These worlds are the beginning of Boonen’s last stand. One of the dominators of his generation, and one of the best classics riders ever, the soon-to-be 36-year-old is intent on going out at the top. Racked by injuries and setbacks the past few years, Boonen arrived in Qatar in fighting shape. His three wins in 2016 have all come in sprints, beating some of the rivals he’ll face Sunday.

At this point in his career, Boonen has seen it all, lived it all, and has nothing to prove to anyone. He’s confirmed that his final races will be Scheldeprijs and Paris-Roubaix. Even if he wins another world title, he won’t change his mind to end his career on the cobbles he loves. He’s committed to go out on a high, with sharp form, and no room for emotions.

“I am never nervous before a worlds,” he continued. “The race is long. OK, sometimes you get nervous before the final lap or two, but I am never nervous when I’m in form.”

Looking fit and focused, Boonen will certainly be a favorite Sunday. Backed by a strong Belgian team, with Olympic gold medalist Greg Van Avermaet as co-leader, Boonen isn’t in Doha for some trip down memory lane. He’s here to race and win, like usual.

“There will be echelons. All you need is a little wind to create echelons. For sure, I’m not going to wait for a sprint finish. I’ll make the race hard. We won’t see big bunch sprint deciding the worlds.”

Boonen knows Qatar well. He’s won more stages here than anyone else, and used the week-long Tour of Qatar each February as his preparation for the classics (until his Etixx – Quick-Step team was not invited to return this year). The flat roads, buffeting winds, and warm temperatures make Qatar ideal for Roubaix prep.
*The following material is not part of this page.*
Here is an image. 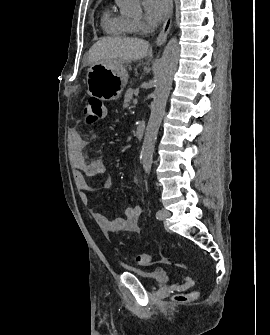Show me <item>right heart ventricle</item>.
<instances>
[{"label":"right heart ventricle","mask_w":270,"mask_h":335,"mask_svg":"<svg viewBox=\"0 0 270 335\" xmlns=\"http://www.w3.org/2000/svg\"><path fill=\"white\" fill-rule=\"evenodd\" d=\"M102 27L110 35H127L133 32V21L123 14L106 9L102 14Z\"/></svg>","instance_id":"obj_1"}]
</instances>
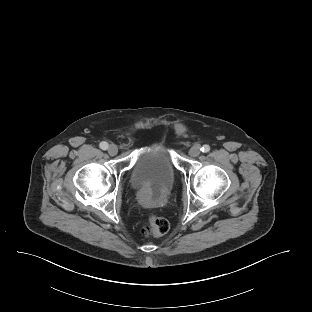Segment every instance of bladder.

But a worlds in October under more intense heat is quite something else, and Boonen knows he needs a hard race to have any chance of beating the likes of Mark Cavendish or André Greipel.

“I know that after 250 kilometers, after a grueling race, I have a good sprint and I can beat those guys,” he said. “I’m not afraid of anyone and I hope to give myself a great birthday present Sunday [note: Boonen turns 36 on Saturday].”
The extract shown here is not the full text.